I clapped it in my arms, and I laid myself upon my belly, but by force they violently turned me upon my back, then smote me . . . to make me let go my hold, whereupon as loud as I could, I cried out, murder, murder, murder. And thus by an assault they got the great Charter of England’s Liberties and Freedoms from me; which I laboured to the utmost of power in me to preserve and defend, and ever to the death shall maintain.

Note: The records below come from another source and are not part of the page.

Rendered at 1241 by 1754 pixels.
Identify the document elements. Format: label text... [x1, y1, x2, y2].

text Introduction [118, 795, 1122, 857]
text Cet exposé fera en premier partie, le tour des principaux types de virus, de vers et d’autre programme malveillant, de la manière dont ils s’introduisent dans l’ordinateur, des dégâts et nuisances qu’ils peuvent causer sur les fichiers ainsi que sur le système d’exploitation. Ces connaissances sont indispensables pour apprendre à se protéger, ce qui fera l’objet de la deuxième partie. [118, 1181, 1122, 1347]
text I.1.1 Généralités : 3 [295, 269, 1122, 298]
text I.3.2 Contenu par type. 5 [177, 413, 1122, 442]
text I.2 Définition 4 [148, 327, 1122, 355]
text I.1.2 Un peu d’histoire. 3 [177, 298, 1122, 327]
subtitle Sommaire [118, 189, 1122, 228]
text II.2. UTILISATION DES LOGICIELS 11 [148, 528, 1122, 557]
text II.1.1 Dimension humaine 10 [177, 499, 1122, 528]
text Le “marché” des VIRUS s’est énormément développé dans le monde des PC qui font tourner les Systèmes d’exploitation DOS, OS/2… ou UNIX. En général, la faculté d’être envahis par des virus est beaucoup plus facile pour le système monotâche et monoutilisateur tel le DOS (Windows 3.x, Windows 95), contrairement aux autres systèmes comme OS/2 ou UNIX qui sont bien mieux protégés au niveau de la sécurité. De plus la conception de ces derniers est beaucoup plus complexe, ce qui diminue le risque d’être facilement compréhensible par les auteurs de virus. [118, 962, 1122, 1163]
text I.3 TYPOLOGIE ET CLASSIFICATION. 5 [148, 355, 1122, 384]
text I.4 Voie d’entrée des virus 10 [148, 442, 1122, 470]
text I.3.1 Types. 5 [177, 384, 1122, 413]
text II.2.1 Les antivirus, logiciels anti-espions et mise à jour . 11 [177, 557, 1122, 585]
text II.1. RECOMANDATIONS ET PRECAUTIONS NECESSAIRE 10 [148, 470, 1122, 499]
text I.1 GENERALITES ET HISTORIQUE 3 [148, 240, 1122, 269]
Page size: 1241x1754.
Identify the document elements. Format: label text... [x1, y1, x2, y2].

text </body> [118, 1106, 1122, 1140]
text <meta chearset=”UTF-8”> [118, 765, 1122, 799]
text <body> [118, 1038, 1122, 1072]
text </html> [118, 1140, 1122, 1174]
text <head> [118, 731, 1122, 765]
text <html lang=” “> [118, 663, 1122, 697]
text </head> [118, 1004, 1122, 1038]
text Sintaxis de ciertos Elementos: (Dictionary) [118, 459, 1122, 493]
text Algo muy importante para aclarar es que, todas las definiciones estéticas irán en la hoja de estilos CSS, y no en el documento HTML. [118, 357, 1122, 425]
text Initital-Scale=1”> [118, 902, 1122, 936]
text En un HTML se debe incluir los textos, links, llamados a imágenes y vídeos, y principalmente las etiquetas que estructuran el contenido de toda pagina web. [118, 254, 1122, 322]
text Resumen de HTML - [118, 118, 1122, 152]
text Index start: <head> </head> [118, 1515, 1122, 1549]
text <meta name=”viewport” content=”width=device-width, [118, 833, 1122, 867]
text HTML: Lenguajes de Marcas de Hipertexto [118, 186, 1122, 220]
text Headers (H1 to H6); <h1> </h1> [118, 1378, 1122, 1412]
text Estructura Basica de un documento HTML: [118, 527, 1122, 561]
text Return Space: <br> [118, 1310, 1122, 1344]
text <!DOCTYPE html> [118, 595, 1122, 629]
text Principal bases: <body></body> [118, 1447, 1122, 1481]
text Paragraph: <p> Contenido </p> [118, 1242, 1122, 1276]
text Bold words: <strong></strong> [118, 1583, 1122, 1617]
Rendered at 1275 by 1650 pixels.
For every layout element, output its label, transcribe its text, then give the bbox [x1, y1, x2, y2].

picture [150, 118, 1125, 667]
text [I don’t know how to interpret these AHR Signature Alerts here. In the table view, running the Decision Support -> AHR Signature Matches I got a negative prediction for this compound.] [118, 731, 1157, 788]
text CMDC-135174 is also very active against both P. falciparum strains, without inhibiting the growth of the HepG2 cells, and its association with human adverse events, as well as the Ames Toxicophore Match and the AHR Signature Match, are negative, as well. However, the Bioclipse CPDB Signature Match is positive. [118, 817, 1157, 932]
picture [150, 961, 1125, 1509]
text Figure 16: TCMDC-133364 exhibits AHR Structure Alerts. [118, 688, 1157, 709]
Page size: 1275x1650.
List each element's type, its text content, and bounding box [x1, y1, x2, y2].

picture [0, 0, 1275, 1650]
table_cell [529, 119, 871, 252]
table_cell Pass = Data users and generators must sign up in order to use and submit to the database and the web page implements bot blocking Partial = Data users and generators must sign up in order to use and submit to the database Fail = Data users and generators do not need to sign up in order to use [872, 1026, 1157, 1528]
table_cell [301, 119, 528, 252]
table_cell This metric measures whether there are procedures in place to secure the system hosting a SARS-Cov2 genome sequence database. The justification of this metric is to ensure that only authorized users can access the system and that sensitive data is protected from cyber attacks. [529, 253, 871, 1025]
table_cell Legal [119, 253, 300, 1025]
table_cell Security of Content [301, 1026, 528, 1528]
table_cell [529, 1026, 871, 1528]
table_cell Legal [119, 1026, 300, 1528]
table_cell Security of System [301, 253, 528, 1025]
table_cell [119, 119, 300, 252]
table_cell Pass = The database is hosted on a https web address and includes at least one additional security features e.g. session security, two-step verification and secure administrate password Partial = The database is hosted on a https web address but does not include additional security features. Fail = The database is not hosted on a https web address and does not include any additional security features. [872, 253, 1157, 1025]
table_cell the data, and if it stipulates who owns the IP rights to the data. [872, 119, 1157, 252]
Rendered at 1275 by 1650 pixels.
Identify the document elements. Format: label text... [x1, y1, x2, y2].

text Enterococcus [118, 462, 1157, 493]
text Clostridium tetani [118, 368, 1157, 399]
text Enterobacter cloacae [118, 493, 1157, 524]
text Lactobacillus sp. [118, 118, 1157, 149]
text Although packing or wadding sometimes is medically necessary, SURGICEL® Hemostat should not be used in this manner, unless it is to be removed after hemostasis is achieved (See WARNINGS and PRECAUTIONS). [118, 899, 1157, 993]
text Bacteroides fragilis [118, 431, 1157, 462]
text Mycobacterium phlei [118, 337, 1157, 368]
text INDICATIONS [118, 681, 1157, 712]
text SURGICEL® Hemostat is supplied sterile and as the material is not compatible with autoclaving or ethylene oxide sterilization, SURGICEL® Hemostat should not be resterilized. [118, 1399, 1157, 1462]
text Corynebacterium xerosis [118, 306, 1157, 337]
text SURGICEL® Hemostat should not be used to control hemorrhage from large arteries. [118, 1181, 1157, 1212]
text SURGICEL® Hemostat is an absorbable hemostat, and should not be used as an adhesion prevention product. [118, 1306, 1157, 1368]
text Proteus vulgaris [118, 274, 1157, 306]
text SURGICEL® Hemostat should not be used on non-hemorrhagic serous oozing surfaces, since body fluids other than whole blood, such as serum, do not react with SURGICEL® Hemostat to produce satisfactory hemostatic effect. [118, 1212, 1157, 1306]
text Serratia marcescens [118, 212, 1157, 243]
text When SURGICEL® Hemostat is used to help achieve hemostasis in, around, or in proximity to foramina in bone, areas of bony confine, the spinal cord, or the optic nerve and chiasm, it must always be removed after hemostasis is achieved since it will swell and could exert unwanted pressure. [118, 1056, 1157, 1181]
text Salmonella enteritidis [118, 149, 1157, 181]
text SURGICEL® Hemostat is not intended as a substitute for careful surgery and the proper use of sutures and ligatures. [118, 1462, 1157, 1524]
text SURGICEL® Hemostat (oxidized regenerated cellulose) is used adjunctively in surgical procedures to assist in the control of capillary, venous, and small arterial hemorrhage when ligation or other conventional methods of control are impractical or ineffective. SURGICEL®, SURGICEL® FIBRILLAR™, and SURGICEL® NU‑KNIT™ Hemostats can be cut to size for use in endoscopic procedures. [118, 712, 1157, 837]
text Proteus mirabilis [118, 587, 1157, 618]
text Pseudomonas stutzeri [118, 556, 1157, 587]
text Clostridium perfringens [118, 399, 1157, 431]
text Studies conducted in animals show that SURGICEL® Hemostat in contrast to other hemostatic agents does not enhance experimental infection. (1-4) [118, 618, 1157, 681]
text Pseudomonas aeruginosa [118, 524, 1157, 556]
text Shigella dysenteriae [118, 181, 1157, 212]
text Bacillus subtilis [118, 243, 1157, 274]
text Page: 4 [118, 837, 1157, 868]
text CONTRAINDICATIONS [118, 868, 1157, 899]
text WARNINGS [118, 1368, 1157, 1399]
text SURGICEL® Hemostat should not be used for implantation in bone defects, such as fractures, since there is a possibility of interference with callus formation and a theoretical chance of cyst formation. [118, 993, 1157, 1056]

All this seventeenth-century fuss meant that Magna Carta was headline news at the time that the American colonies were being settled. ‘Nor shall any persons be deprived of life, liberty or property, without due process of law’: the resounding phrases of the Fifth Amendment are an echo of Magna Carta Clause 39. In America as in England Magna Carta became a potent symbol of men’s struggle for freedom and human rights. Thus a tablet commemorating Magna Carta was set up at Runnymede by the American Bar Association, and an adjacent site was chosen as a memorial to John F. Kennedy. Fortunately these memorials were not placed on what has become known as Magna Carta Island since the notion that Magna Carta was sealed on an island at Runnymede is just another myth, in this case spun out of the name Runnymede, which means ‘the meadow in council island’.